Matt wants to prevent attackers from capturing data by directly connecting to the hardware communications components of a device he is building. What should he use to make sure that communications between the processor and other chips are not vulnerable?
A. Bus encryption
B. A HSM
C. A TPM module
D. LAMP encryption
Answer:
A. Bus encryption protects data in transit between the processor and other devices. An HSM is used to create, store, and manage cryptographic keys as well as to offload cryptographic processing, and a TPM chip is used to store cryptographic keys. LAMP encryption is made up for this question.

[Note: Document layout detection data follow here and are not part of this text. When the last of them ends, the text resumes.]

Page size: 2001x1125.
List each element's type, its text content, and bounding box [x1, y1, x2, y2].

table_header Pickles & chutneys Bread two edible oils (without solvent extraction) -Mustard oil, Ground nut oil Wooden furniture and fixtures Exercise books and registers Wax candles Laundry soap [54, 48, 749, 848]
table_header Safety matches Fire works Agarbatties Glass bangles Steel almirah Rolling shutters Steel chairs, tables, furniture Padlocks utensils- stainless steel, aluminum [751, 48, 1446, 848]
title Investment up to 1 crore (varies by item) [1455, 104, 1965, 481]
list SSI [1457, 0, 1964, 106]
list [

Using TLS to protect application traffic helps satisfy which of the OWASP best practices?
A. Parameterize queries
B. Encode data
C. Validate all inputs
D. Protect data
Answer:
D. TLS satisfies the “protect data” best practice by ensuring that network traffic is secure. Parameterizing queries uses prebuilt SQL, while encoding data removes control characters that could be used for cross-site scripting attacks and other exploits. Validating all inputs requires treating all user input as untrusted.
Kristen wants to implement a code review but has a distributed team that works at various times during the day. She also does not want to create any additional support load for her team with new development environment applications. What type of review process will work best for her needs?
A. Pair programming
B. Pass-around
C. Over-the-shoulder
D. Tool-assisted
Answer:
B. Pass-around reviews normally rely on email to move code between developers. In Kristen’s case, a pass-around review will exactly meet her needs. Pair programming and over-the-shoulder review both require developers to work together, whereas tool-assisted reviews require implementation of a tool to specifically support the review.
What type of attack is typically associated with the strcpy function?
A. Pointer dereferencing
B. A race condition
C. SQL injection
D. Buffer overflow
Answer:
D. strcpy does not include size information for the data it accepts, making it a popular target for buffer overflow attacks.
Kathleen wants to build a public API for a modern service-oriented architecture. What model is likely her best choice?
A. REST
B. SOAP
C. SAML
D. RAD
Answer:
A. RESTful designs are the most common and popular for modern web services because of their flexibility. SOAP remains in use, but is not broadly used for public APIs. SAML is a security assertion markup language and would be useful for making security assertions, not for building a general use SOA. RAD is an application development model.
During a web application test, Ben discovers that the application shows SQL code as part of an error provided to application users. What should he note in his report?
A. Improper error handling
B. Code exposure
C. SQL injection
D. A default configuration issue
Answer:
A. Improper error handling often exposes data to users and possibly attackers that should not be exposed. In this case, knowing what SQL code is used inside the application can provide an attacker with details they can use to conduct further attacks. Code exposure is not one of the vulnerabilities we discuss in this book, and SQL code being exposed does not necessarily mean that SQL injection is possible. Although this could be caused by a default configuration issue, there is nothing in the question to point to that problem.